Let's turn now to a hands-on look at some SQLFire features.On the left we're going to have the SQL code you can use in SQLFire and on the right we'll talk about what the code actually does.For starters we'll create a very simple table, in just the same way you would create it in other databases. By default tables in SQLFire are replicated across all nodes in the SQLFire cluster.That means, for one thing, that if a server crashes all the data in that table is still available. This approach is best for small datasets and data that is frequently accessed or used in joins.
Partitioning data is more sophisticated and more interesting. SQLFire has a keyword, "PARTITION BY", which tells SQLFire that the data in that table should be split up across all available nodes.This approach is a must for large datasets.
There are a lot of different ways to partition data in SQLFire, by default SQLFire will try to evenly distribute data at random across all servers If that's not good enough you can exert a lot of control over how data is divided and distributed using list, range or expression based partitioning.
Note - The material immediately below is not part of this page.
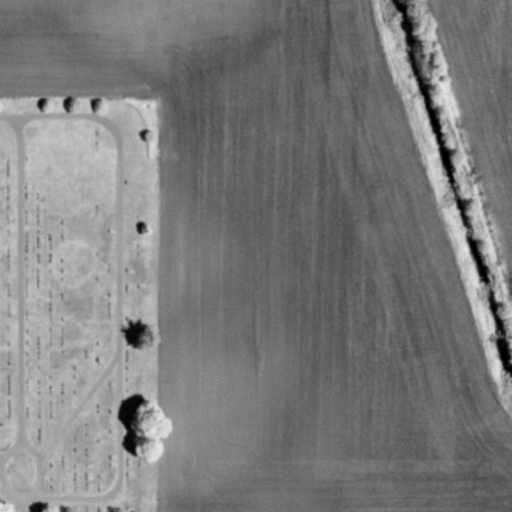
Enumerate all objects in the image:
park: (78, 305)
Partitioning creates a challenge, by default data lives only on one node and if you lose that node the data is offline. We can solve that with the redundancy keyword. Using this causes SQLFire to keep multiple copies of the data on different servers so that if you lose a node, all the data is still available. Redundancy is usually a good idea and you can even keep data in 3 or 4 different servers at once. Most typically you're going to want a redundancy of 1.
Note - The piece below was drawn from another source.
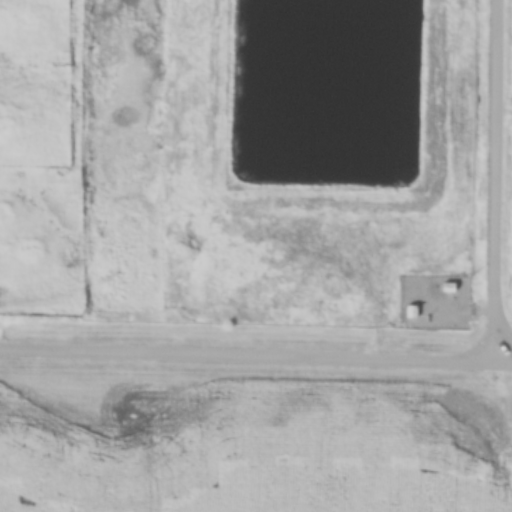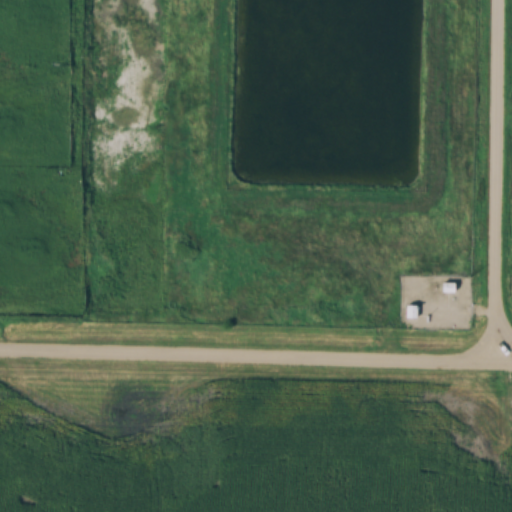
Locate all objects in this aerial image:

Co-location is a key feature that allows SQLFire to be a real SQL database and horizontally scalable at the same time. When I talk to people who know distributed databases they usually ask "how do you do distributed joins?" The answer is, we don't. Instead we allow related data to be grouped together on the same physical node. This is done with the COLOCATE WITH keyword, which associates tables together based on a foreign key and keeps related rows on the same server. In this example we have customer 1 and customer 2 stored on different nodes. The COLOCATE WITH keyword lets me ensure that sales records from customer 1 end up on node 1 and records from customer 2 end up on node 2.
Why does this matter? Later if I need to run a query that joins the data from these tables, the join can run independently on each server in the SQLFire cluster without having to talk to the others. In other words we have linearly scaled the join query by allowing it to run on each node independently. When you talk about a SQL database built from the ground up to be horizontally scalable, these are the sorts of features you can't live without.
We can also look at functions and stored procedures. when you execute a function, SQLFire uses data-aware routing to execute the function on all the nodes that contains the relevant data. And in addition to that you can execute the job across all the nodes and if you need a result you can process results in a RESULT PROCESSOR. In this way you get a map/reduce like model which allows you to take full advantage of your horizontally scaled system in a SQL way.Good to point out that functions are in pure Java.